:: Trecho da página ::
————
CATANDO PAPÉIS & CONTANDO HISTÓRIAS

quarta-feira, junho 17, 2020

MEUS RISONHOS 74 JUNHOS

 Acontecem hoje, no meio dessa ressaca sanitária. E diante da impossibilidade de uma “romaria” de familiares e de amigos, pensei em montar um painel, sem cogitar como. 

Roberto, ontem
Encarava esse dilema, quando logo pela manhã fui despertado pela mensagem de meu irmão Renato. Antes mesmo da leitura já descartei o painel, decidi que ela seria o carro-chefe deste flashback. Após a leitura, não deu outra: uma intensa emoção me tocou, tanto que as lágrimas afluíram. Desculpei-me, todavia, aprovando que coração de idoso (de velho) se torna bem maleável.
Além do texto fraterno, publico algumas fotos. Pessoais e da nossa turma (1966-67) na Polícia Militar do estado, para observar de que “éramos todos jovens”. Não deixa de ser o painel imaginado.


Mano,
Renato Mendonça
Nestes seus longos anos de vida, você me deixou muitas lições. Algumas aprendi, outras não. Faltou-me o tino e o senso de observação, às vezes. 
Mas, não me faltou nunca, nem nunca faltará a admiração que tenho por você, todas as atitudes, os gestos fraternos ficarão guardados na minha memória, até que o Alzheimer venha me roubar.
E, nesta data especial, desejo a você mais muitos anos de vida com saúde, muitos projetos realizados e muita luz em seu coração.
————
:: O que fazer ::
Responda às perguntas a seguir com base no trecho da página.
(a) Em que data o trecho da página foi publicado?
(b) Quem enviou a mensagem que despertou o autor logo pela manhã?
(c) A que anos corresponde a turma na Polícia Militar do estado mostrada nas fotos?
Os registros provêm de outra fonte.

:: Trechos dos registros ::
————
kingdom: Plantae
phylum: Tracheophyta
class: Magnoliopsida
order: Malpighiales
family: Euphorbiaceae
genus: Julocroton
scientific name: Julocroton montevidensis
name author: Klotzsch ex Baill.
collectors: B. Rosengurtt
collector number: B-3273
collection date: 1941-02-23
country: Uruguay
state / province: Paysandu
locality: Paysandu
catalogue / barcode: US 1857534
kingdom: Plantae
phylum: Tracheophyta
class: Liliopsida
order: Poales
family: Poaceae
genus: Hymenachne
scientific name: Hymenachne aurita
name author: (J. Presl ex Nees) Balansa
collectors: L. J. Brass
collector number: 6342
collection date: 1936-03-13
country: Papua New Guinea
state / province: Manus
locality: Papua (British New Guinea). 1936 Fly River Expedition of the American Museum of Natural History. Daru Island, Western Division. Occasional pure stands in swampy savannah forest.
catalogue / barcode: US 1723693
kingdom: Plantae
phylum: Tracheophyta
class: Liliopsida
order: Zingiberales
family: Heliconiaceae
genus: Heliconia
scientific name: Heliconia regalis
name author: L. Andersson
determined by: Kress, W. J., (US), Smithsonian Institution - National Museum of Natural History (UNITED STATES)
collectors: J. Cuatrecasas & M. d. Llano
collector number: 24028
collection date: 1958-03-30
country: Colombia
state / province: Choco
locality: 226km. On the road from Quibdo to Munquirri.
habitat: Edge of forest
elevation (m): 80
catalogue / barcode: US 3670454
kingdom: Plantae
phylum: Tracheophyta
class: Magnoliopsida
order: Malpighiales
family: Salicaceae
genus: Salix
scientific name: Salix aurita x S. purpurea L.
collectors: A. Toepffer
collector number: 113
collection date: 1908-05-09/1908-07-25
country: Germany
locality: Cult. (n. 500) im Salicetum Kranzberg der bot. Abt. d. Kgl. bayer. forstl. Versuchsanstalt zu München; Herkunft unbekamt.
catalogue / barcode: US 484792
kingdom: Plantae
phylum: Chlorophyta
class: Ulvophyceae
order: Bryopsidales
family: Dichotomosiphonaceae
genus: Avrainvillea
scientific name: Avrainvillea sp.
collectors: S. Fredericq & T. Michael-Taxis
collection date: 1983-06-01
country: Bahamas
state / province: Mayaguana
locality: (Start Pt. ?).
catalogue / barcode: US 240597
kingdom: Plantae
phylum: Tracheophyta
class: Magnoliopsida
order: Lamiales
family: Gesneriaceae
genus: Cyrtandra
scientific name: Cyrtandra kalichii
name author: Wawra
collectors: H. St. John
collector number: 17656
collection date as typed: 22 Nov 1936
————
:: Resposta ao problema ::
(a) Quarta-feira, 17 de junho de 2020.
(b) O irmão do autor, Renato.
(c) 1966-67.